Epithelial branching morphogenesis drives the development of organs such as the lung, salivary gland, kidney and the mammary gland. It involves cell proliferation, cell differentiation and cell migration. An elaborate network of chemical and mechanical signals between the epithelium and the surrounding mesenchymal tissues regulates the formation and growth of branching organs. Surprisingly, when cultured in isolation from mesenchymal tissues, many epithelial tissues retain the ability to exhibit branching morphogenesis even in the absence of proliferation. In this work, we propose a simple, experimentally plausible mechanism that can drive branching morphogenesis in the absence of proliferation and cross-talk with the surrounding mesenchymal tissue. The assumptions of our mathematical model derive from in vitro observations of the behaviour of mammary epithelial cells. These data show that autocrine secretion of the growth factor TGF$\beta$1 inhibits the formation of cell protrusions, leading to curvature-dependent inhibition of sprouting. Our hybrid cellular Potts and partial-differential equation model correctly reproduces the experimentally observed tissue-geometry-dependent determination of the sites of branching, and it suffices for the formation of self-avoiding branching structures in the absence and also in the presence of cell proliferation.

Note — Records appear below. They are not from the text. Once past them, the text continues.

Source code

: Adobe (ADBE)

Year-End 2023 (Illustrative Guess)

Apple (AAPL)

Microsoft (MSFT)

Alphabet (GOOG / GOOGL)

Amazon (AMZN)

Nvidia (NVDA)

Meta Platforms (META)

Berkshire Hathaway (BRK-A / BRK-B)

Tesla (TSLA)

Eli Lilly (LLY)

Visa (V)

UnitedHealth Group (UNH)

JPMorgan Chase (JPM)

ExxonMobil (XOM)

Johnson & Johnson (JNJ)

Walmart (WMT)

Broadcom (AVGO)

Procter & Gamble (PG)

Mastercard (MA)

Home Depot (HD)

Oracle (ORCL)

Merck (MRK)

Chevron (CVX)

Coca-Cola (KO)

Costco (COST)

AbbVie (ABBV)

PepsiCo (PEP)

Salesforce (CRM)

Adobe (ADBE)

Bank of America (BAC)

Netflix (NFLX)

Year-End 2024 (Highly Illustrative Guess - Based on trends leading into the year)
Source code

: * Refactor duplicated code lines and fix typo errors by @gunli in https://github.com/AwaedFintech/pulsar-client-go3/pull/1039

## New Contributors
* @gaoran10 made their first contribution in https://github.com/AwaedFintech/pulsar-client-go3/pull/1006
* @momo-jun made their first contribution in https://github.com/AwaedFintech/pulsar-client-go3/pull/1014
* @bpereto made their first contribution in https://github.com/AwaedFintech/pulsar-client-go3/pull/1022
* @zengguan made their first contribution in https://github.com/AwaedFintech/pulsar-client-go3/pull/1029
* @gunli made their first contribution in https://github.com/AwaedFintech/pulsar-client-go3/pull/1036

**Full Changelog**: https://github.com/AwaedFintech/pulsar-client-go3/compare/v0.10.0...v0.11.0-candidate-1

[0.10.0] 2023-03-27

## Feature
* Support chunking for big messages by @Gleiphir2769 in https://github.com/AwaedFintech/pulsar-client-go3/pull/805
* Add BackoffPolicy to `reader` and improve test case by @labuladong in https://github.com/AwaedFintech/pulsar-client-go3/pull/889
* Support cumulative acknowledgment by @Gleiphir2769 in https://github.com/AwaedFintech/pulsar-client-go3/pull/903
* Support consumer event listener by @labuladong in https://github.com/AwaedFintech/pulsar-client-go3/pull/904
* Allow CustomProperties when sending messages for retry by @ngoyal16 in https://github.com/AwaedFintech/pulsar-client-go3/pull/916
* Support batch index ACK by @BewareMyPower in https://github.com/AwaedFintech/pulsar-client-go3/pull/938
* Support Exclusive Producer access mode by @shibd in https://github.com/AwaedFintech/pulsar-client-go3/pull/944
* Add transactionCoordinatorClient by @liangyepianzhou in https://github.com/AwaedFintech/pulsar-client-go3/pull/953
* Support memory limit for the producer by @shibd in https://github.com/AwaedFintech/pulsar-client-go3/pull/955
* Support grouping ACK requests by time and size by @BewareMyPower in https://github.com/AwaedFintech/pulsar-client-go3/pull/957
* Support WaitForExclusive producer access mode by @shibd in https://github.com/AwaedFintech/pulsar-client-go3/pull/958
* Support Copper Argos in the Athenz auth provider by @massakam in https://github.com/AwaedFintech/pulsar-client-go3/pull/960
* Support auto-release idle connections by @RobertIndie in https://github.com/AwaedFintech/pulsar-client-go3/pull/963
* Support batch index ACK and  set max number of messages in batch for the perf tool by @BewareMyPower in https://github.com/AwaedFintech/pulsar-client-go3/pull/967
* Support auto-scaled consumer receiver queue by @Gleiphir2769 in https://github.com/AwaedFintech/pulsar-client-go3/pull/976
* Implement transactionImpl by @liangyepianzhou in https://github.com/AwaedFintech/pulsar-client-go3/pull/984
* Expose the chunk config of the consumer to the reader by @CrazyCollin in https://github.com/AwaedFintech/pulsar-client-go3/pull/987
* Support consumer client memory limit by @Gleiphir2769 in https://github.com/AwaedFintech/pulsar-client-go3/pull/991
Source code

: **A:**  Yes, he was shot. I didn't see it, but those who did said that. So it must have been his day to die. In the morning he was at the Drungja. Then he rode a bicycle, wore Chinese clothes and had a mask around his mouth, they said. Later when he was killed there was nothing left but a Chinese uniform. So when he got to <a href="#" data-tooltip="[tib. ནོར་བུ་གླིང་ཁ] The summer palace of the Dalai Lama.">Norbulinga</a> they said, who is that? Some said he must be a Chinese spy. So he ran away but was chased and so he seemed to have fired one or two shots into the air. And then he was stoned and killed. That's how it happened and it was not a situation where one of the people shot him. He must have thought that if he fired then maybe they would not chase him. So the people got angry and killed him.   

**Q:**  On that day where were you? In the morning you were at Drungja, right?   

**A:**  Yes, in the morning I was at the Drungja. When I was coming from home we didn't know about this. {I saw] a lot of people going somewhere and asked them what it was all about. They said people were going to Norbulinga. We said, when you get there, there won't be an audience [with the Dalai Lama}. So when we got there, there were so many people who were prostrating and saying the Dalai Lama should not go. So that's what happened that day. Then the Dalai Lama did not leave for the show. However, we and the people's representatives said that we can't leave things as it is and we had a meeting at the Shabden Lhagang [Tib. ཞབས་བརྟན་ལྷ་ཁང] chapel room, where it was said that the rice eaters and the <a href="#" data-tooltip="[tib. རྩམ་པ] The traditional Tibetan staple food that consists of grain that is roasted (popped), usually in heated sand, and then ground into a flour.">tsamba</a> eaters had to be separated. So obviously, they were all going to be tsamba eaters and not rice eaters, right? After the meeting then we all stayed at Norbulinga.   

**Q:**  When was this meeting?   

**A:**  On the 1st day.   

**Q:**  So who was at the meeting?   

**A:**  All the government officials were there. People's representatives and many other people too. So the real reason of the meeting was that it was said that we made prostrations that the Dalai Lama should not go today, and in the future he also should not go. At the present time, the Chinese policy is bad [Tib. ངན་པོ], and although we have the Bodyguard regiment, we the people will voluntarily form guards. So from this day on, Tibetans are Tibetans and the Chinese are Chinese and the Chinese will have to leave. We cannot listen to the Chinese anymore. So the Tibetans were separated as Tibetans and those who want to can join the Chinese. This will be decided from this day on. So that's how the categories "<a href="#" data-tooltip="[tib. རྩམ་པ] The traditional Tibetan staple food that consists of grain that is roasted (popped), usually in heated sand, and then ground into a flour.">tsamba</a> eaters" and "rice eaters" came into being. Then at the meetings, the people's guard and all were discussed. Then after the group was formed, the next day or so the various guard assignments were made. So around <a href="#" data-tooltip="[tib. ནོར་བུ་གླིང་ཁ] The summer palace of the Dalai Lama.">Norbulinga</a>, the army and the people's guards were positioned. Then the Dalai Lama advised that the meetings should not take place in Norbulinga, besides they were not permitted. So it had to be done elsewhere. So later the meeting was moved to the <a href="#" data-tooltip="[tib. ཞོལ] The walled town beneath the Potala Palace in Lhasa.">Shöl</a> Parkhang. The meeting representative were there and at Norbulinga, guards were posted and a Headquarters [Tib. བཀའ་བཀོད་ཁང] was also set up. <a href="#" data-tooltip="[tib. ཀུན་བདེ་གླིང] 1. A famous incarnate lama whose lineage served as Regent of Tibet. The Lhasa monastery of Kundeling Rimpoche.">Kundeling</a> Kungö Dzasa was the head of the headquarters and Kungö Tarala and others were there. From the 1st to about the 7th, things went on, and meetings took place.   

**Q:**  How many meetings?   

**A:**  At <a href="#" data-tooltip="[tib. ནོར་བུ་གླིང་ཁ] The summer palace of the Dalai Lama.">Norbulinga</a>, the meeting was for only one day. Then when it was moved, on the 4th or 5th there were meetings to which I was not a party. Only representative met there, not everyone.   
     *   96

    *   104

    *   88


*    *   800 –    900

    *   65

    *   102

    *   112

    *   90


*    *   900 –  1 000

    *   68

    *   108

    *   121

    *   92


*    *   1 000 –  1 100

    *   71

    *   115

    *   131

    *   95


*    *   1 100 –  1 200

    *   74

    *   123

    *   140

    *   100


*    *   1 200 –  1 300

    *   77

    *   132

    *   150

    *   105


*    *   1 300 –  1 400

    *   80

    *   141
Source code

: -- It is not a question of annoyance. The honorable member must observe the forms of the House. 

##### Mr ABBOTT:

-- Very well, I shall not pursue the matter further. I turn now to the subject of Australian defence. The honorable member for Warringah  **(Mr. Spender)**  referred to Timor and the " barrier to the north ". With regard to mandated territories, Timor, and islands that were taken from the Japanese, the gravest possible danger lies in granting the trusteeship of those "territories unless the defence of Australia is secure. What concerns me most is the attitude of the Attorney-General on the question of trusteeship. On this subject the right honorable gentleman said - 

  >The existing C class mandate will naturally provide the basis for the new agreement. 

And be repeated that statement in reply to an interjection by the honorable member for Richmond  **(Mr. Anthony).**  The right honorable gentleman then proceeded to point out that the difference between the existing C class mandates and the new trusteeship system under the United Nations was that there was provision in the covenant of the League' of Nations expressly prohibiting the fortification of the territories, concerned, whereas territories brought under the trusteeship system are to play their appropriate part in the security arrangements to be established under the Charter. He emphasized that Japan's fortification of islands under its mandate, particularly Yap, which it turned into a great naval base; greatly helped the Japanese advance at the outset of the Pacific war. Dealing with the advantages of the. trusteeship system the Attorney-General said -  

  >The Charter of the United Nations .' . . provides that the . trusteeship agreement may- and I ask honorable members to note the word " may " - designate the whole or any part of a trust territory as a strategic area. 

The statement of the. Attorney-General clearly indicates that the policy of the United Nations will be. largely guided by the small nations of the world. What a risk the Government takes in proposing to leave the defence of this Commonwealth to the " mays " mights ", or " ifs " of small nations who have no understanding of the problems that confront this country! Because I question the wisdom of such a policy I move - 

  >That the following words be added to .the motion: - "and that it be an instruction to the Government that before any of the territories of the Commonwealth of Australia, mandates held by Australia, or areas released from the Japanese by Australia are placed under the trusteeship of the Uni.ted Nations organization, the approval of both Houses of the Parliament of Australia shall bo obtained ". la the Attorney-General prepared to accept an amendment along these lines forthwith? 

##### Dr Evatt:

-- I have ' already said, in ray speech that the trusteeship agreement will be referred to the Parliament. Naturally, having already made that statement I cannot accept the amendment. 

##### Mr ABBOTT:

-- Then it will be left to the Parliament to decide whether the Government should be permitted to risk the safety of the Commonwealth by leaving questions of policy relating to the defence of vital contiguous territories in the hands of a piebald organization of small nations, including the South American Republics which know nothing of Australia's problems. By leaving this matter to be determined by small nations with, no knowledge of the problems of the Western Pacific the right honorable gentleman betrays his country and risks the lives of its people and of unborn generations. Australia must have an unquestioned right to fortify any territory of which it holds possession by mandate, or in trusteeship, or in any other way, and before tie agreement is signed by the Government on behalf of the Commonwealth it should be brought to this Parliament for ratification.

This article is part of the theme issue ‘Multi-scale analysis and modelling of collective migration in biological systems’.

上皮分支形态发生驱动器官如肺、唾液腺、肾脏和乳腺的发育。它涉及细胞增殖、细胞分化和细胞迁移。上皮和周围间充质组织之间的化学和机械信号的复杂网络调节分支器官的形成和生长。令人惊讶的是，当与间充质组织分离培养时，许多上皮组织即使在没有增殖的情况下也能保持表现出分支形态发生的能力。在这项工作中，我们提出了一种简单的、实验上合理的机制，可以在没有增殖和与周围间充质组织串扰的情况下驱动分支形态发生。我们数学模型的假设来自体外对乳腺上皮细胞行为的观察。这些数据表明生长因子 TGF 的自分泌$\beta$1抑制细胞突起的形成，导致发芽的曲率依赖性抑制。我们的混合细胞 Potts 和偏微分方程模型正确地再现了实验观察到的组织几何依赖性确定的分支位点，并且足以在不存在和存在细胞增殖的情况下形成自回避分支结构.

本文是主题问题“生物系统中集体迁移的多尺度分析和建模”的一部分。